BMC members are encouraged to submit their views on the review of the Adventure Activities Licensing Authority.
The Licensing Authority came into existence over 20 years ago after the Adventure Activities Licensing Regulations became law in 1996.
The regulations place commercial providers of specific adventurous activities under an inspection regime to ensure they are operating safely when responsible for children.
Since 1996, nothing has changed regarding what the Authority inspects; that would require another visit to parliament.
However, in the last 20 years, adventurous activities that fall outside the scope of licensing have become more popular, such as ropes courses and artificial climbing walls.
Commercial operators of these and other activities that fall outside licensing are not required to hold a licence.
The Health and Safety Executive (HSE) oversees licensing and has delivered a number of consultations. The current consultation provides the greatest opportunity to change how licensing could work in the future.
The Authority’s inspectors look at an operators’ safety procedures for the licensed activities they provide. The quality of that provision does not fall under licensing, unless of course the quality is such that it might impact upon safety.
The current consultation provides three options for people to consider:
No change. Licensing to stay as it is, overseen by the HSE.
An expansion of licensed activities. The HSE would still oversee licensing, but some activities not currently falling within licensing’s scope would be included.
A non-statutory industry-led scheme. The HSE would no longer oversee licensing.
As operators are keen to demonstrate to the public that the adventurous activities they provide are both safe and of high quality, non-statutory schemes have existed for a number of years, such as the industry-led Adventuremark.
Many operators will have more than one inspection, such as one for their licence and one from Adventuremark, sometimes delivered by the same inspector.
As it is non-statutory, option three provides a system that can be flexible and change with any future developments. As the industry changes, so too can a non-statutory scheme. A non-statutory scheme would cover both the safety and quality of provision.
Options one and two are similar and would result in a system that is either identical or an expanded version to what currently happens. They would both look solely at safety.
A concern that people may have with option three is the removal of a statutory requirement for operators of licensed activities to hold a licence.
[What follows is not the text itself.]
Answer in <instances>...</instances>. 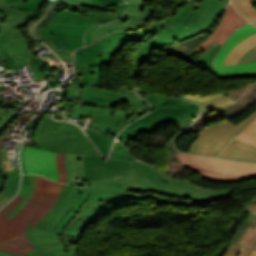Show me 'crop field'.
<instances>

By law, operators must comply with the Health and Safety at Work Act. Removing statutory licensing does not remove that requirement. A non-statutory industry led scheme would ensure that operators complied with that Act.
BMC members are encouraged to read the discussion document about the HSE’s review of licensing.
The HSE consultation ends soon, and BMC members are encouraged to submit their views by March 9.
Anyone keen to find out more could consider attending the Wales Adventure Tourism Organisation and UK Adventure Industries Group hosted review of the consultation on the evening of 26 February at Plas Menai, Caernarfon. Please register in advance if planning to attend
The consultation feedback received will inform the HSE Board’s decision on the future of the Adventure Activities Licensing Authority.